Before-and-after change data:
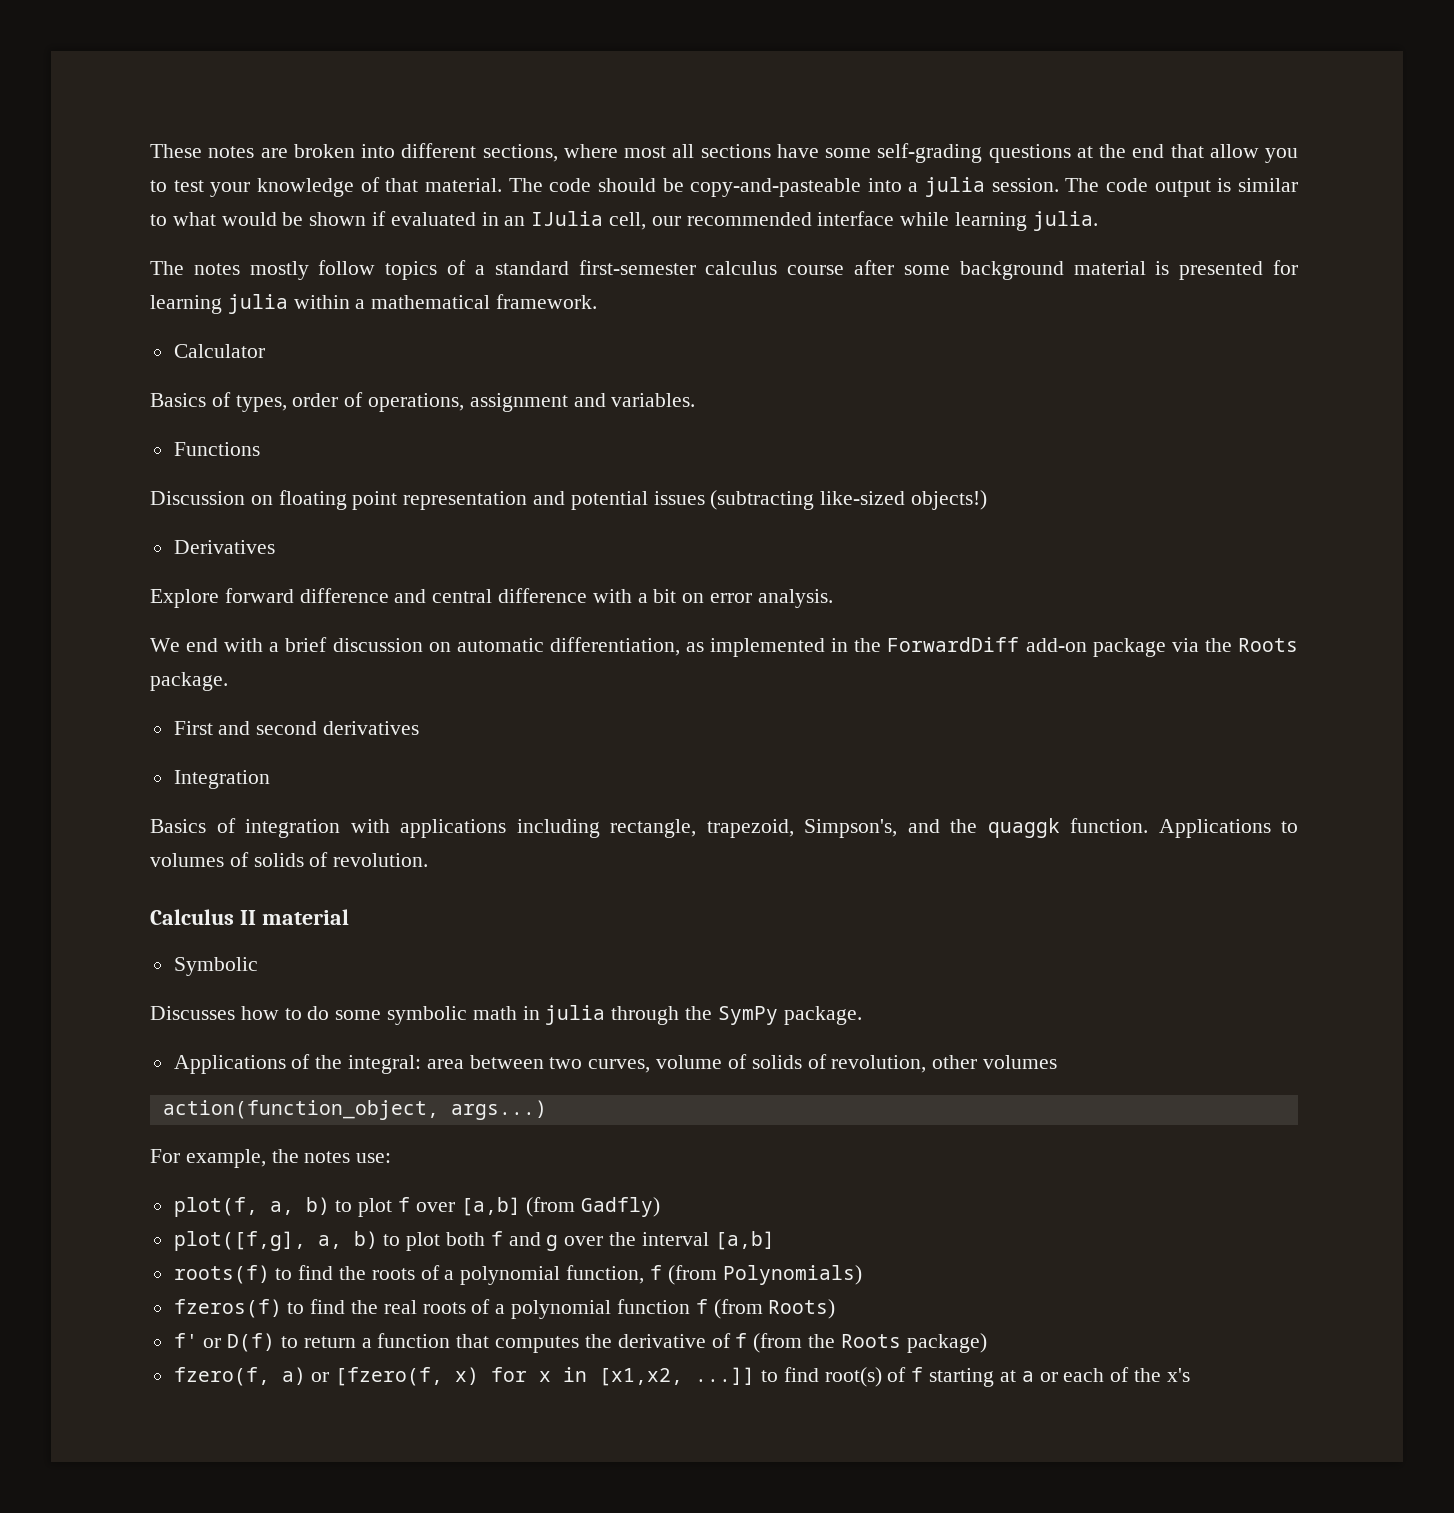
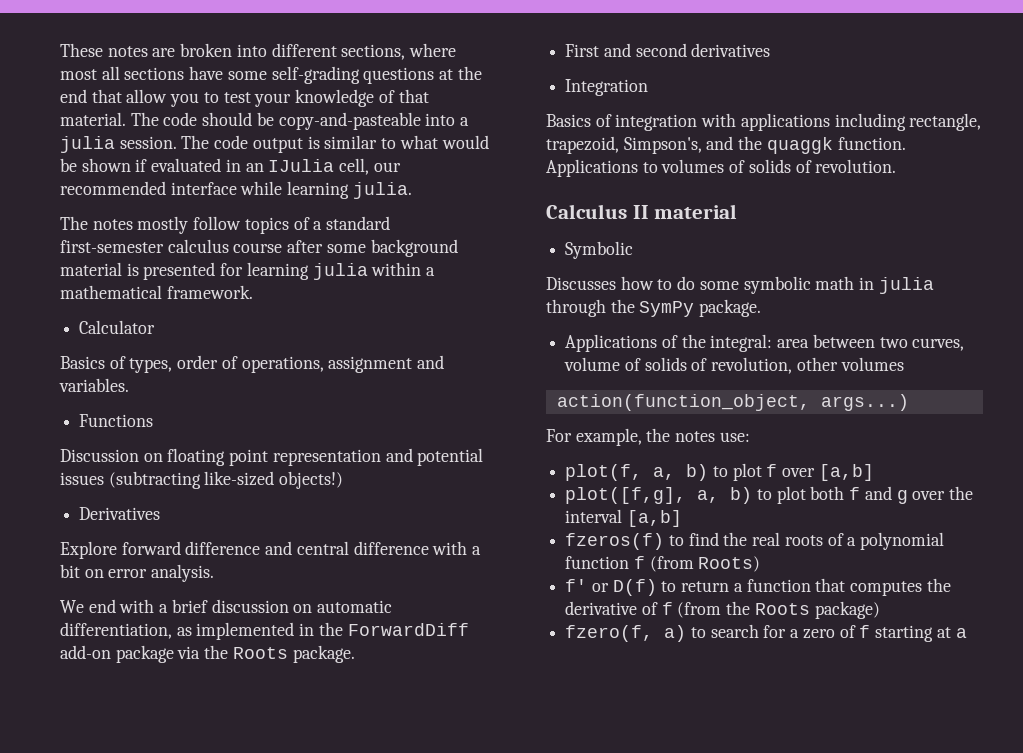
[526,1197,661,1217] (from Gadfly) -> (874, 472) none
[173,1265,862,1285] // roots(f) to find the roots of a polynomial function, f (from Polynomials) -> (682, 518) none
[311,1367,882,1387] or [fzero(f, x) for x in [x1,x2, ...]] to find root(s) -> [690,624,835,639] to search for a zero
[1039,1367,1190,1382] or each of the x's -> (967, 633) none

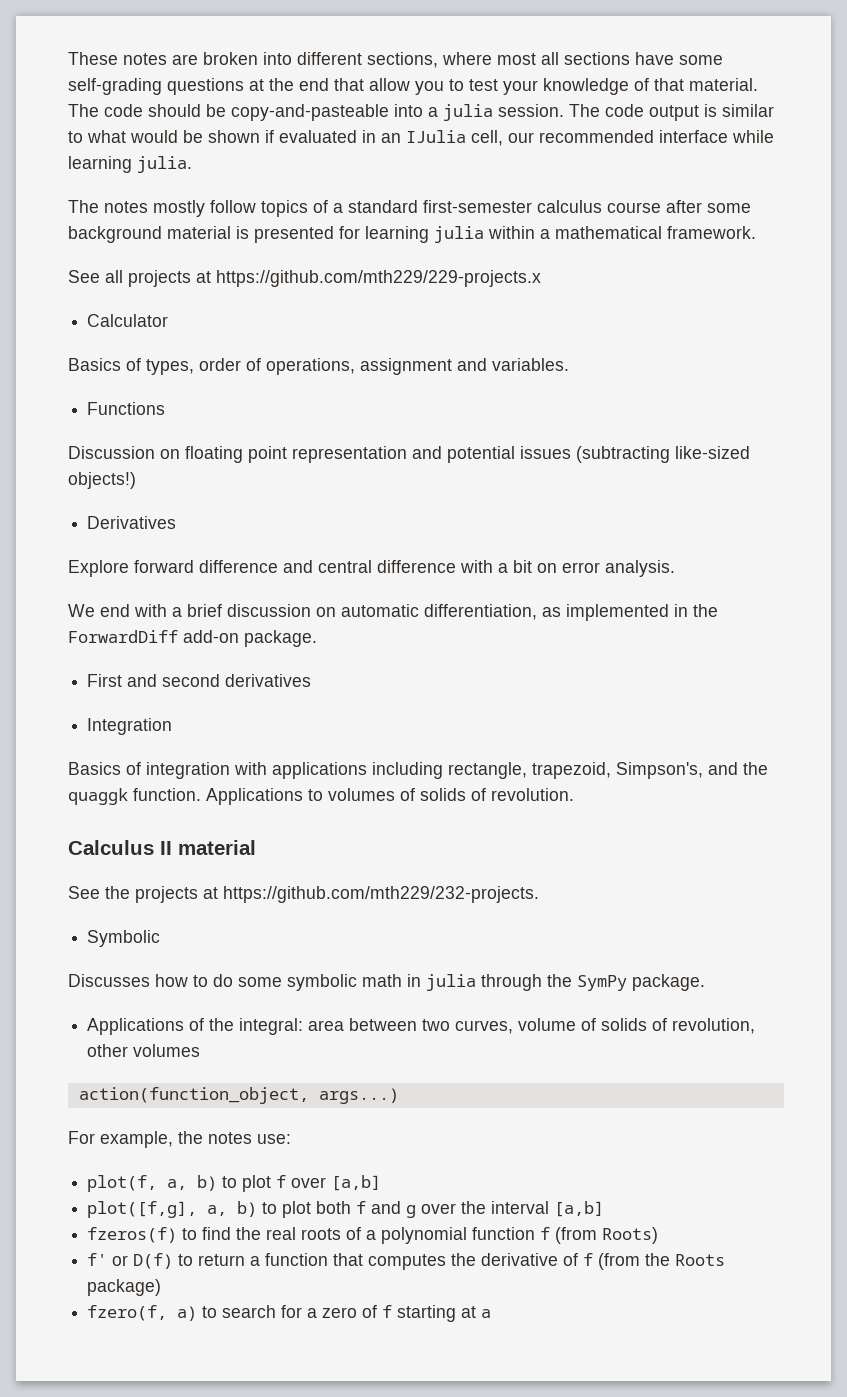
(253, 292) none -> [68,270,541,287] // See all projects at https://github.com/mth229/229-projects.x
[115,645,288,663] package via the Roots -> (239, 636) none
(738, 211) none -> [68,886,539,903] // See the projects at https://github.com/mth229/232-projects.

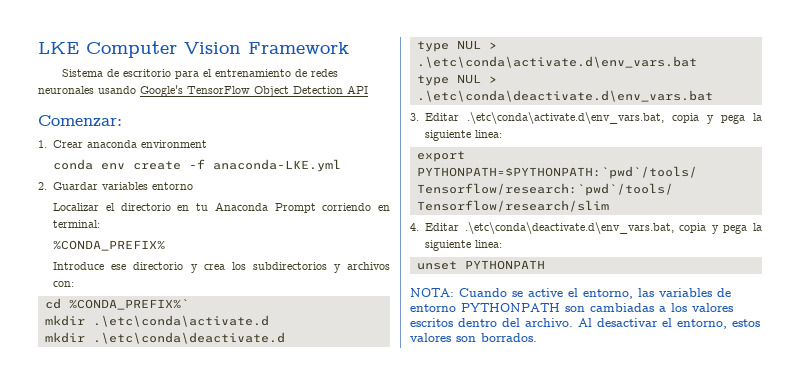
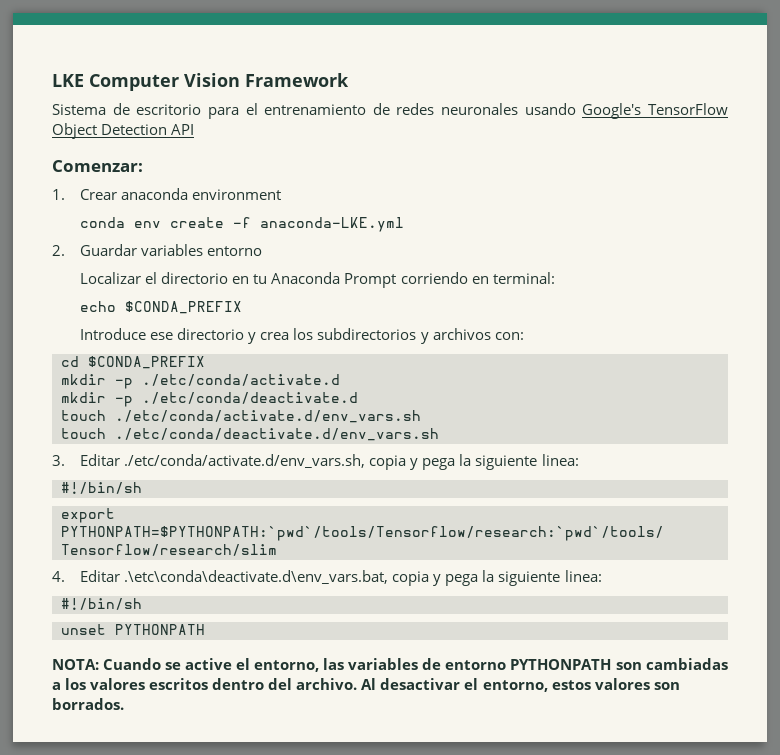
[53,240,166,251] %CONDA_PREFIX% -> [80,301,243,314] echo $CONDA_PREFIX
[68,299,189,310] [44,315,269,327] [44,332,285,344] [416,40,497,52] [416,56,697,68] [416,74,497,86] [416,90,713,102] %CONDA_PREFIX%` // mkdir .\etc\conda\activate.d // mkdir .\etc\conda\deactivate.d // type NUL > .\etc\conda\activate.d\env_vars.bat // type NUL > .\etc\conda\deactivate.d\env_vars.bat -> [88,356,205,369] [61,374,340,389] [61,392,358,407] [61,410,421,423] [61,428,439,441] $CONDA_PREFIX // mkdir -p ./etc/conda/activate.d // mkdir -p ./etc/conda/deactivate.d // touch ./etc/conda/activate.d/env_vars.sh // touch ./etc/conda/deactivate.d/env_vars.sh
[467,112,762,124] [425,130,503,141] .\etc\conda\activate.d\env_vars.bat, copia y pega la siguiente linea: -> [124,454,579,470] [61,482,142,494] ./etc/conda/activate.d/env_vars.sh, copia y pega la siguiente linea: // #!/bin/sh
(503, 244) none -> [61,598,142,610] // #!/bin/sh

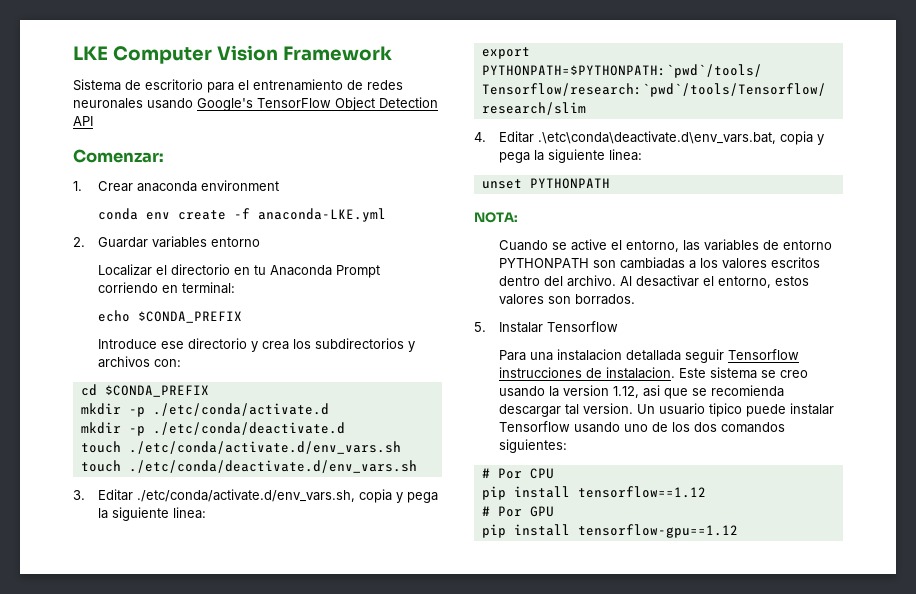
[61,482,142,494] // #!/bin/sh -> (207, 513) none
[61,598,142,610] // #!/bin/sh -> (643, 155) none
(99, 664) none -> (518, 217) //
(124, 704) none -> [474,321,619,333] [499,349,800,363] [499,367,809,379] [499,385,785,399] [499,403,835,417] [499,421,786,433] [499,439,568,453] [481,468,554,479] [481,486,706,500] [481,506,554,517] [481,524,738,538] // 5. Instalar Tensorflow // Para una instalacion detallada seguir Tensorflow instrucciones de instalacion. Este sistema se creo usando la version 1.12, asi que se recomienda descargar tal version. Un usuario tipico puede instalar Tensorflow usando uno de los dos comandos siguientes: // # Por CPU // pip install tensorflow==1.12 // # Por GPU // pip install tensorflow-gpu==1.12

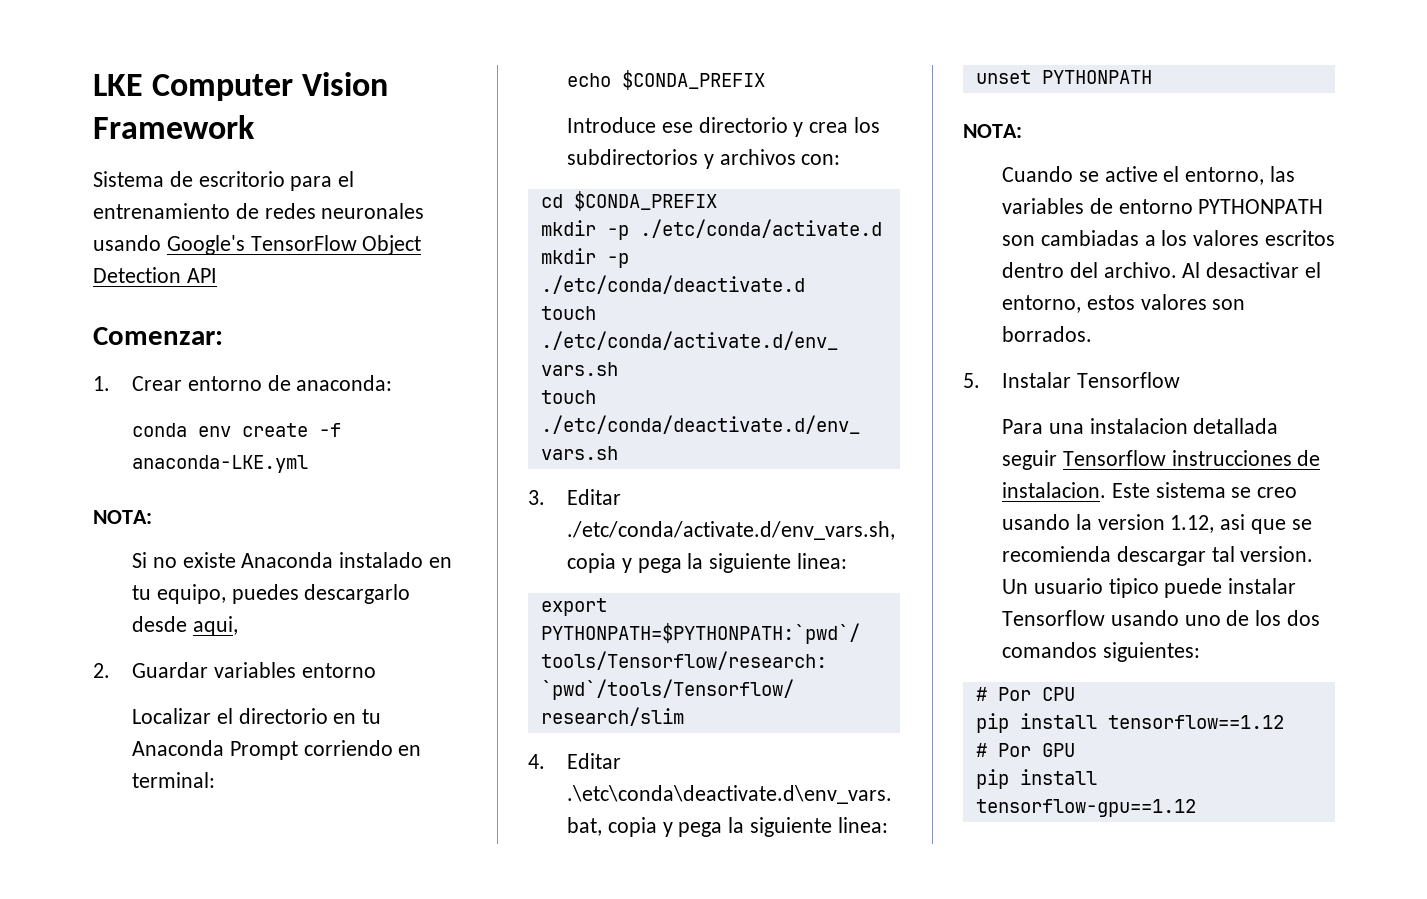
[137,180,280,192] anaconda environment -> [187,375,393,391] entorno de anaconda:
(387, 215) none -> [93,510,152,524] [131,552,452,568] [131,584,411,604] [131,616,238,636] // NOTA: // Si no existe Anaconda instalado en tu equipo, puedes descargarlo desde aqui,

▶ _Aim of the task_
Take the stretch of lines above from the one containing "(253, 292) none" through the one containing "[115,645,288,663] package via" and repeat it exactly, adding no other line.

▶ _Solved exercise_
(253, 292) none -> [68,270,541,287] // See all projects at https://github.com/mth229/229-projects.x
[115,645,288,663] package via the Roots -> (239, 636) none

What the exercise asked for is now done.